___ Kutipan untuk Dibaca

Gajah yang selalu menjadi lambang dari sesuatu yang besar dan
kuat, kini terancam punah. Ikuti wawancara Nuim Khaiyath bersama Fikri Pohan,
seorang pawang gajah di Flying Squad WWF Taman Nasional Tesso Nilo, Riau soal
seluk beluk kehidupan gajah.
Organisasi
perlindungan lingkungan hidup dan marga satwa, World Wildlife Fund (WWF)
memperingatkan bahwa populasi gajah Sumatera akan punah dalam waktu 30 tahun
bila habitat alamiahnya tidak diselamatkan dari penjarahan manusia.
Apabila area habitat
gajah liar terus direbut oleh manusia, maka makhluk yang pernah digunakan oleh
Hannibal, sekitar tahun 200-an sebelum Masehi untuk menggasak Roma ini hanyalah
akan menjadi nama dan kenangan belaka.
Kini, WWF telah
membentuk satuan tugas (satgas) khusus bernama Flying Squad WWF untuk Taman
Nasional Tesso Nilo, Riau. Tujuan satgas khusus adalah untuk mengasuh gajah
dalam konservasi. Salah seorang pawang gajah adalah Fikri Pohan.

______
___ Informasi yang Ditampilkan

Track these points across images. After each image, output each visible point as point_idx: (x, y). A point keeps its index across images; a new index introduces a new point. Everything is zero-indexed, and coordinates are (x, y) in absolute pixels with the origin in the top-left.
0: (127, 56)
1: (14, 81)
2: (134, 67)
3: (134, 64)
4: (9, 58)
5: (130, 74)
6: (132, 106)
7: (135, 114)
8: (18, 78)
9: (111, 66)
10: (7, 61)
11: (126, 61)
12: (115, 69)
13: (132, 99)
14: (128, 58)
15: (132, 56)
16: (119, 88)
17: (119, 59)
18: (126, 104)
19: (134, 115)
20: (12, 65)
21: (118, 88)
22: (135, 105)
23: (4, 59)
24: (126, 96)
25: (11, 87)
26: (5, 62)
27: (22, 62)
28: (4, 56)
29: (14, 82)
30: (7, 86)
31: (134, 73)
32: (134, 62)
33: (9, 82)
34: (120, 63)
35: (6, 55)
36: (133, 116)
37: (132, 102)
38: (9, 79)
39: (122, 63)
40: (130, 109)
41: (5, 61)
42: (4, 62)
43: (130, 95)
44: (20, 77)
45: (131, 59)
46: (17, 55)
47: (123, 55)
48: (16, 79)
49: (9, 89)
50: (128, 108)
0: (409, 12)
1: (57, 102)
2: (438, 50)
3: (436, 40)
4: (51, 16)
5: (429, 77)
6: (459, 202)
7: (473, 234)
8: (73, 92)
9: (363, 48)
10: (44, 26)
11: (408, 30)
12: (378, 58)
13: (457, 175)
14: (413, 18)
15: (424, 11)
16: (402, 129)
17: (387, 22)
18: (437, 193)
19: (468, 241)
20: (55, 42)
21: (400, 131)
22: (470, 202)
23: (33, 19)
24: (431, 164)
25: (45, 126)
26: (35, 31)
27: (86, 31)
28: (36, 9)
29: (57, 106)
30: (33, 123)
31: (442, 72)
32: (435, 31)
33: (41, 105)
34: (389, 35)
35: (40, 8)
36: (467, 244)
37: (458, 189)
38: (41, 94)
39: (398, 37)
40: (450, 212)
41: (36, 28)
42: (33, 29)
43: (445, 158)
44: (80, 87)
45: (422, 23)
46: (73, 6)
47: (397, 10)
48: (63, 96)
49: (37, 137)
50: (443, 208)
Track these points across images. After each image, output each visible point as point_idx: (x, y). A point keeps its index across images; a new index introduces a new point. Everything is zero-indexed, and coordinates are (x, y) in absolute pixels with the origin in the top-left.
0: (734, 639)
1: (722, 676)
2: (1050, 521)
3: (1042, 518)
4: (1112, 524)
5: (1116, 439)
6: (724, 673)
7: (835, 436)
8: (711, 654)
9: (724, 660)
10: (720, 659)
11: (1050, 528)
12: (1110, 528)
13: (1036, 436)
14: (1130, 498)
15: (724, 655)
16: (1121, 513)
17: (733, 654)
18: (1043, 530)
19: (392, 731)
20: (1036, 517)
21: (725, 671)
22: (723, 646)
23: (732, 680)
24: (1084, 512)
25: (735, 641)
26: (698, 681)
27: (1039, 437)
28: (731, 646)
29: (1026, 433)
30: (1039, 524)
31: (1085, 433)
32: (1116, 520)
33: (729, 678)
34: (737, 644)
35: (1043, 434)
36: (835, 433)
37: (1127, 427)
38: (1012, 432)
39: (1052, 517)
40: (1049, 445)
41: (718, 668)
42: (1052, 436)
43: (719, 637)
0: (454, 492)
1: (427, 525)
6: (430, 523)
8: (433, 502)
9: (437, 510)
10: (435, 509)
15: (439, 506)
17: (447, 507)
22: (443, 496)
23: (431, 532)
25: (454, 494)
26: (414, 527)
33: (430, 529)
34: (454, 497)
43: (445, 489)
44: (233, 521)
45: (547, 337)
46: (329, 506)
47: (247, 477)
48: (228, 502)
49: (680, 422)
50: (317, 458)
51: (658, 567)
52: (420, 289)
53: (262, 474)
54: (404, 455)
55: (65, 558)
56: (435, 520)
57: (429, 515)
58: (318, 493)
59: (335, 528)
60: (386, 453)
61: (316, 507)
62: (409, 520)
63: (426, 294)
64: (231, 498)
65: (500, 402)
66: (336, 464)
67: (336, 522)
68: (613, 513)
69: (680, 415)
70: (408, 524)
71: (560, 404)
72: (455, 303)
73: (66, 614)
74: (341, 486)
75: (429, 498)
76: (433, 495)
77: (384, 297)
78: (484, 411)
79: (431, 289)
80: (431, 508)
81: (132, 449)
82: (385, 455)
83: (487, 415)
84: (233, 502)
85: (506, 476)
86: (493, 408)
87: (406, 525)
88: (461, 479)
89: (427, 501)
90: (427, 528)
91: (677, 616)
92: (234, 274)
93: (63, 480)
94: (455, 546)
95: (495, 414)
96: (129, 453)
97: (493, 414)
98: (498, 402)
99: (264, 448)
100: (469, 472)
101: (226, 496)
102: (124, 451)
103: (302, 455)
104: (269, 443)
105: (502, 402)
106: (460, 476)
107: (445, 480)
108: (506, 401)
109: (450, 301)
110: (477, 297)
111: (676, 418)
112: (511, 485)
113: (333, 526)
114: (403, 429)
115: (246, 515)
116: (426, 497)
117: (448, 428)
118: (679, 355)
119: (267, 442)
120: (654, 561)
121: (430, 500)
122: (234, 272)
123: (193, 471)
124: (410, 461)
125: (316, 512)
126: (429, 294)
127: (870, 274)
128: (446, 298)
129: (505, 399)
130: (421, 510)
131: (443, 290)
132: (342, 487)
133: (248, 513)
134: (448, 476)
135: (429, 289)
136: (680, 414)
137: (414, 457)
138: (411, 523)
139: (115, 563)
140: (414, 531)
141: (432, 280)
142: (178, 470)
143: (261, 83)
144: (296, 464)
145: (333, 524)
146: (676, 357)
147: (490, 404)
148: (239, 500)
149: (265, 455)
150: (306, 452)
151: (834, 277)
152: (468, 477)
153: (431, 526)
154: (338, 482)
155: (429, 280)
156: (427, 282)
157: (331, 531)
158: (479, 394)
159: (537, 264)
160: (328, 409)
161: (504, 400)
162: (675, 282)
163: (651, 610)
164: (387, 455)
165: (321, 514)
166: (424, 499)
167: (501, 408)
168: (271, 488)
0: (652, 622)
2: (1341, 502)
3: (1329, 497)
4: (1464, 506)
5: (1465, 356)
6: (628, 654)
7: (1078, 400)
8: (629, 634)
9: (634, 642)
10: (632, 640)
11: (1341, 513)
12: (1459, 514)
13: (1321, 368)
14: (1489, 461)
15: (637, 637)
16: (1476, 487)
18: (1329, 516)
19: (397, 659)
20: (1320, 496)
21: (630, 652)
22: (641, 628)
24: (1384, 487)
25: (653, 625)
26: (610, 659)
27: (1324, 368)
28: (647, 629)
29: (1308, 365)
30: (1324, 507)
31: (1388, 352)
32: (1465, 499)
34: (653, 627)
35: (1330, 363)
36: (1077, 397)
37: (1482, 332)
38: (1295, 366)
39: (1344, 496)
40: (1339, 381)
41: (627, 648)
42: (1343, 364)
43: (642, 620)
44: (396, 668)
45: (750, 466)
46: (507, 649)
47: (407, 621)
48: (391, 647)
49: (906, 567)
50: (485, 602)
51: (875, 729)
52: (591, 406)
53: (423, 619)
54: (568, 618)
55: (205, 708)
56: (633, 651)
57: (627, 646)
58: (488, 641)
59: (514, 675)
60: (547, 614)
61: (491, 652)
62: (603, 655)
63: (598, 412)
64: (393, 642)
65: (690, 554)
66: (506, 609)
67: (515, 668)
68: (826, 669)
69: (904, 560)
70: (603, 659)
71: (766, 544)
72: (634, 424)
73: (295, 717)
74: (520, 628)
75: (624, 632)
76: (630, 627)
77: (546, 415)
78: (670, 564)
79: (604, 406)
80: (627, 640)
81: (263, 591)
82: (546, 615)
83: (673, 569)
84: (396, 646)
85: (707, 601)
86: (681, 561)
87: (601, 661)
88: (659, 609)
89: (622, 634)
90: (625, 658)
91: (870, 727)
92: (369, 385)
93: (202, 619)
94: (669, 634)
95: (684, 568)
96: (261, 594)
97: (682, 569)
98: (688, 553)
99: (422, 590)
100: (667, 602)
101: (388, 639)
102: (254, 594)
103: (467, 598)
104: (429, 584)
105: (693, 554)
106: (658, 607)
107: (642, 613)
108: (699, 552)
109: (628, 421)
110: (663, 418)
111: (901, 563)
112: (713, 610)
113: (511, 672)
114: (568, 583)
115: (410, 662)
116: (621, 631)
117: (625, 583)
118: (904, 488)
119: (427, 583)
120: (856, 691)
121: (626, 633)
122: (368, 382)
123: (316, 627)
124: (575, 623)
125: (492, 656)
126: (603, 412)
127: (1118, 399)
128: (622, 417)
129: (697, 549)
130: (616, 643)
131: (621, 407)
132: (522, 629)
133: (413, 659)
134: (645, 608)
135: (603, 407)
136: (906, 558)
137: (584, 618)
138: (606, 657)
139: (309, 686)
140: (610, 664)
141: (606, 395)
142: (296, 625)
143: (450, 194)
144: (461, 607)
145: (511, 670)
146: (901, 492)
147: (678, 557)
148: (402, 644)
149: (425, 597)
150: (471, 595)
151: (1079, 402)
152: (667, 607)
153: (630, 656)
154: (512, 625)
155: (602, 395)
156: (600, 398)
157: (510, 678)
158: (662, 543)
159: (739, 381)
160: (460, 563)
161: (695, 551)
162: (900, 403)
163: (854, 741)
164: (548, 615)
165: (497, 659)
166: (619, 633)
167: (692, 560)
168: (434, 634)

______

* **Tugas yang Diminta**:
Ulangi kata demi kata bagian kutipan tentang gajah di atas yang terletak antara "memperingatkan bahwa populasi" dan "dan kenangan belaka.", termasuk kedua batas tersebut.

* **Penyelesaian Soal Ini**:
memperingatkan bahwa populasi gajah Sumatera akan punah dalam waktu 30 tahun
bila habitat alamiahnya tidak diselamatkan dari penjarahan manusia.
Apabila area habitat
gajah liar terus direbut oleh manusia, maka makhluk yang pernah digunakan oleh
Hannibal, sekitar tahun 200-an sebelum Masehi untuk menggasak Roma ini hanyalah
akan menjadi nama dan kenangan belaka.